Data excerpts:
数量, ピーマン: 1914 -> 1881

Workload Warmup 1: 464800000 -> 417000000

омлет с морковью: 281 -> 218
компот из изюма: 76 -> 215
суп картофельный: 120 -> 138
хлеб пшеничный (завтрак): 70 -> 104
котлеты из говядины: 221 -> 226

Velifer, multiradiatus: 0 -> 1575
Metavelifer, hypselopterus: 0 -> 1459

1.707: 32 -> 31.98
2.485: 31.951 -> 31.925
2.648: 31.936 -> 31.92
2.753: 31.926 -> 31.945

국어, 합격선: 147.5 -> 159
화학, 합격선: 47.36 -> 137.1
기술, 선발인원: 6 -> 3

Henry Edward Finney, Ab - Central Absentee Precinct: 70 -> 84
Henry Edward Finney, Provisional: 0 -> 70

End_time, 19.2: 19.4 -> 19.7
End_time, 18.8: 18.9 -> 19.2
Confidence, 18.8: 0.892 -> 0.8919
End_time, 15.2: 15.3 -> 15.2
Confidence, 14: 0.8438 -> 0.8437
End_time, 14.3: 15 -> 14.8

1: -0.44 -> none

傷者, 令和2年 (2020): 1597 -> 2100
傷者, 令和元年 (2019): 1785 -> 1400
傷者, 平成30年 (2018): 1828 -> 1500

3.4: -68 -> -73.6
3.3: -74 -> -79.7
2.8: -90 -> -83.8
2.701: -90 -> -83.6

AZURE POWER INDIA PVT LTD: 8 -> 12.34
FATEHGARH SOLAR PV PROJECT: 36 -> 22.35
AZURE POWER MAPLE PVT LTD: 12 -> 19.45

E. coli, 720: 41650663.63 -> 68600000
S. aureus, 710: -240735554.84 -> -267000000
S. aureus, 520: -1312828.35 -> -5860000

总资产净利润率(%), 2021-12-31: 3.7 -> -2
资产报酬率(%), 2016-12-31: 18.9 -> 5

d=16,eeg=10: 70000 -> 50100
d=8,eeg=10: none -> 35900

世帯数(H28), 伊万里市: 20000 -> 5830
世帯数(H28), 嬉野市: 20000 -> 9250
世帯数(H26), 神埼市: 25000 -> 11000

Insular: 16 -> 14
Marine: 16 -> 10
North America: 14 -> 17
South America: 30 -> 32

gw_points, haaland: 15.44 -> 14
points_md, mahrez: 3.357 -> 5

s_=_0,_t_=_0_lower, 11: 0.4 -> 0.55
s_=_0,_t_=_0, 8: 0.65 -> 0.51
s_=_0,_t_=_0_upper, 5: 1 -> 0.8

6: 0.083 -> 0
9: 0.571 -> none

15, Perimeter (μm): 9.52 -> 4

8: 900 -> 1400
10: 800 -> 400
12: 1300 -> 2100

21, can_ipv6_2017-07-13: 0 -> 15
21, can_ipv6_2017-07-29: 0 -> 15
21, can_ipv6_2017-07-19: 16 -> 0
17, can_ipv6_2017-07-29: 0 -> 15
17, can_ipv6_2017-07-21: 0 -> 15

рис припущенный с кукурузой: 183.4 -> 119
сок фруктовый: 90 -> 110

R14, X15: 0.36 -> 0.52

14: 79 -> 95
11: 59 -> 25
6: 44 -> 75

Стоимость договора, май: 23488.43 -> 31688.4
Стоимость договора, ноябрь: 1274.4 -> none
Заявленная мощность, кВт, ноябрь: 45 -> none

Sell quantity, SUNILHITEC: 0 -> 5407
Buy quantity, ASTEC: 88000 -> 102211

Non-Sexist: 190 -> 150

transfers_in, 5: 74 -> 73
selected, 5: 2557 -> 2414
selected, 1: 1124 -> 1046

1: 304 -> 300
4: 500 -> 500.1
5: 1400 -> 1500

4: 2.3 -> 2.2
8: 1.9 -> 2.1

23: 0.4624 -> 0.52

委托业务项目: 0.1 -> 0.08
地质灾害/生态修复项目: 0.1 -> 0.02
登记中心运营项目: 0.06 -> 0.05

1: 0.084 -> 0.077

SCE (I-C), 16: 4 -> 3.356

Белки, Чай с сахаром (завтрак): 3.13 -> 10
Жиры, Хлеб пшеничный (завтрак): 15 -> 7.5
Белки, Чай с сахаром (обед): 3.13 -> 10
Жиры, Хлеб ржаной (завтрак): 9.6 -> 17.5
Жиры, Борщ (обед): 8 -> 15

__To do__. Output exactly what runs from the line with "17, can_ipv6_2017-07-21: 0 -> 15" to the final line above, both lines included, and nothing else.

__Task answer__.
17, can_ipv6_2017-07-21: 0 -> 15

рис припущенный с кукурузой: 183.4 -> 119
сок фруктовый: 90 -> 110

R14, X15: 0.36 -> 0.52

14: 79 -> 95
11: 59 -> 25
6: 44 -> 75

Стоимость договора, май: 23488.43 -> 31688.4
Стоимость договора, ноябрь: 1274.4 -> none
Заявленная мощность, кВт, ноябрь: 45 -> none

Sell quantity, SUNILHITEC: 0 -> 5407
Buy quantity, ASTEC: 88000 -> 102211

Non-Sexist: 190 -> 150

transfers_in, 5: 74 -> 73
selected, 5: 2557 -> 2414
selected, 1: 1124 -> 1046

1: 304 -> 300
4: 500 -> 500.1
5: 1400 -> 1500

4: 2.3 -> 2.2
8: 1.9 -> 2.1

23: 0.4624 -> 0.52

委托业务项目: 0.1 -> 0.08
地质灾害/生态修复项目: 0.1 -> 0.02
登记中心运营项目: 0.06 -> 0.05

1: 0.084 -> 0.077

SCE (I-C), 16: 4 -> 3.356

Белки, Чай с сахаром (завтрак): 3.13 -> 10
Жиры, Хлеб пшеничный (завтрак): 15 -> 7.5
Белки, Чай с сахаром (обед): 3.13 -> 10
Жиры, Хлеб ржаной (завтрак): 9.6 -> 17.5
Жиры, Борщ (обед): 8 -> 15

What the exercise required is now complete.